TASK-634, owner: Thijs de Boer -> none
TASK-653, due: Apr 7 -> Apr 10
◇ ◇ ◇
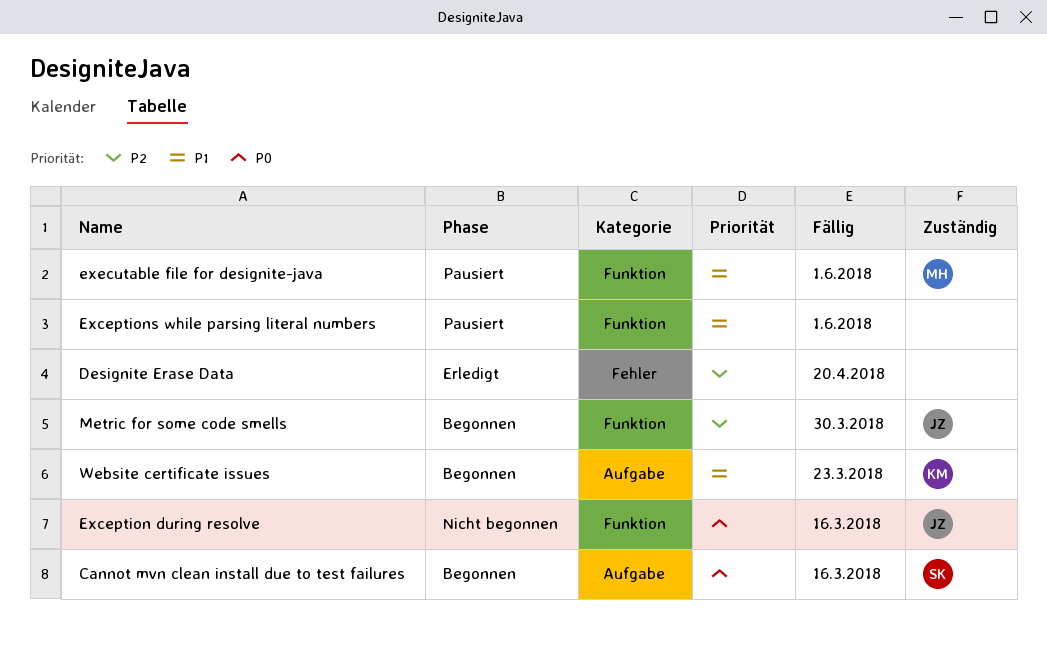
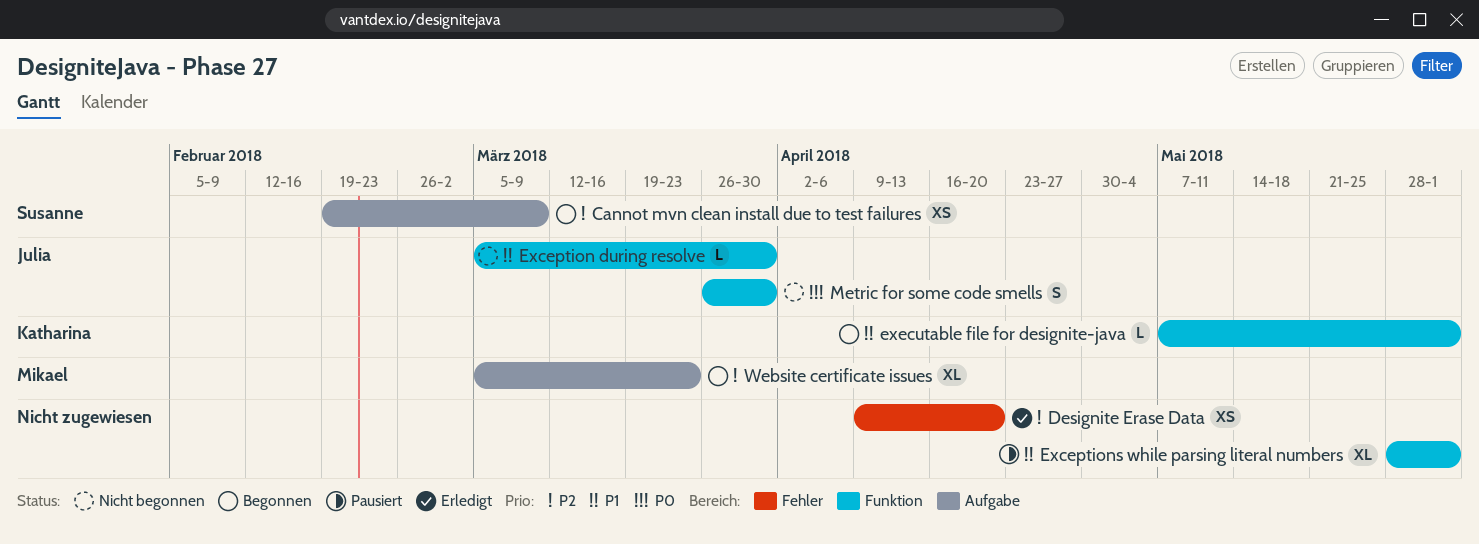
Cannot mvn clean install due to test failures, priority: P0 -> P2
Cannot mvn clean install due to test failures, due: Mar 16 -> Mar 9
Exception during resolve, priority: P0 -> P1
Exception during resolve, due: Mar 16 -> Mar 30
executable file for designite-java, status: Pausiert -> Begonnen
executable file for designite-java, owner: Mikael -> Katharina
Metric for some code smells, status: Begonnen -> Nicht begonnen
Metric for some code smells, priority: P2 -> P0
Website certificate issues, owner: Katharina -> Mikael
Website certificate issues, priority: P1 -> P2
◇ ◇ ◇
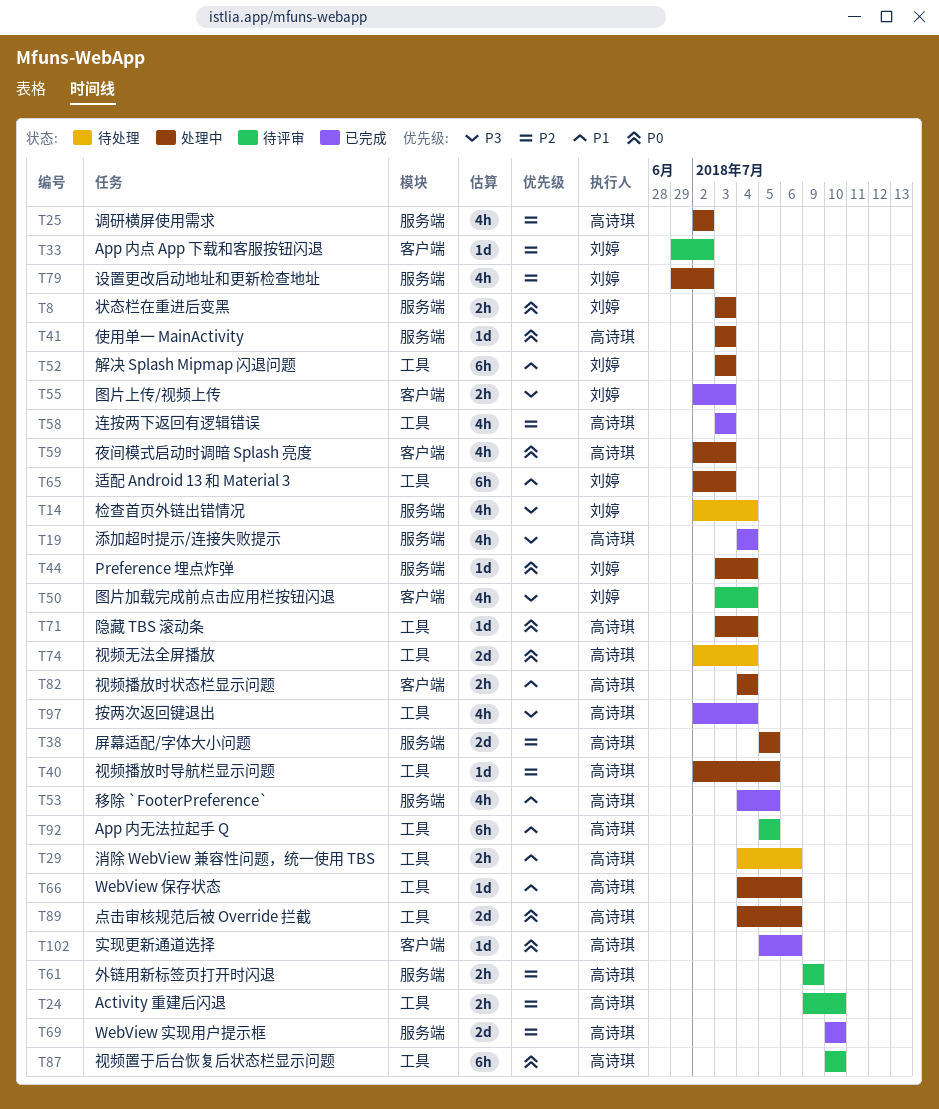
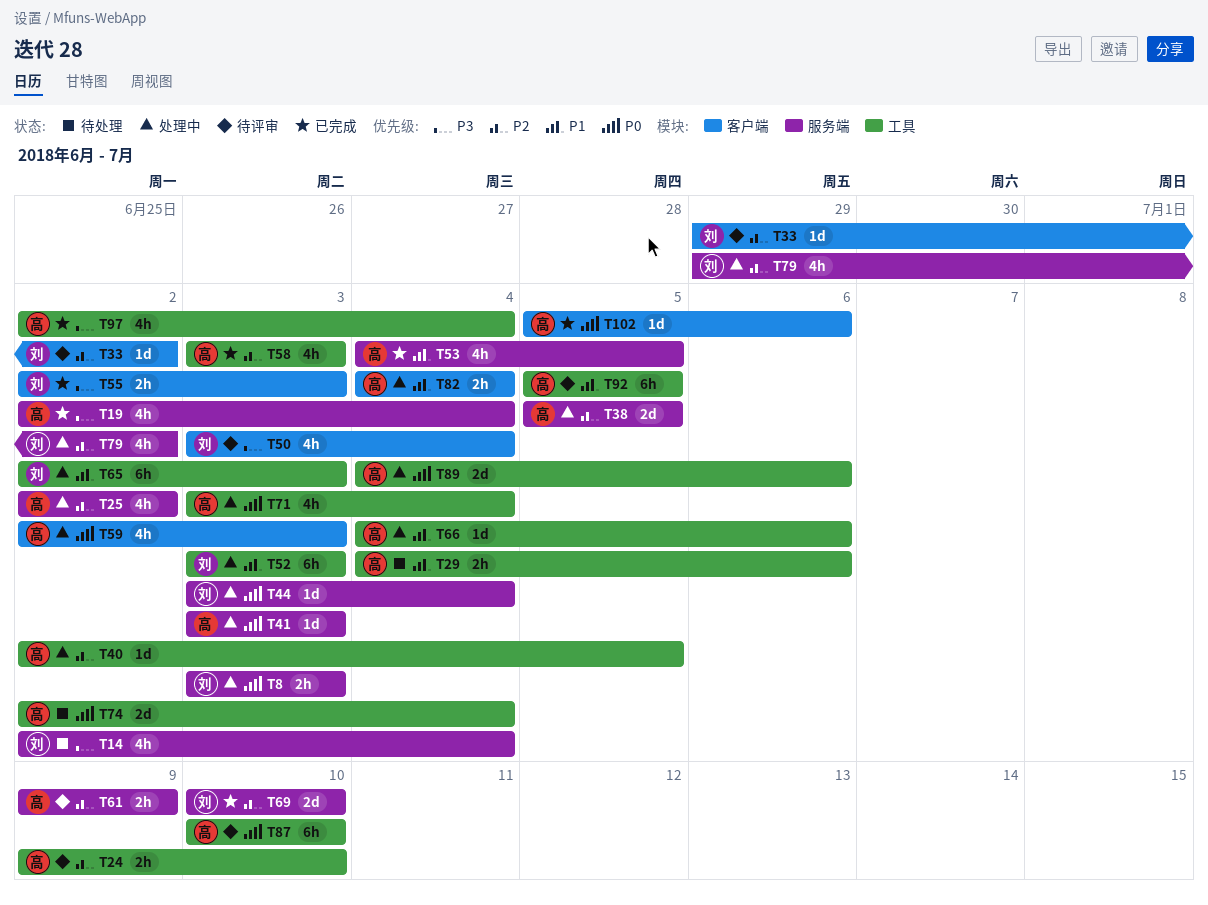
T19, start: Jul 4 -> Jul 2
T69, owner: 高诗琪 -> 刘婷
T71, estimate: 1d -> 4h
◇ ◇ ◇
# WHAT YOU NEED TO DO:
All that is wanted is the stretch of lines above from the one containing "TASK-634, owner: Thijs de Boer -> none" through the one containing "TASK-653, due: Apr 7 -> Apr 10", duplicated exactly.

# TASK RESULT:
TASK-634, owner: Thijs de Boer -> none
TASK-653, due: Apr 7 -> Apr 10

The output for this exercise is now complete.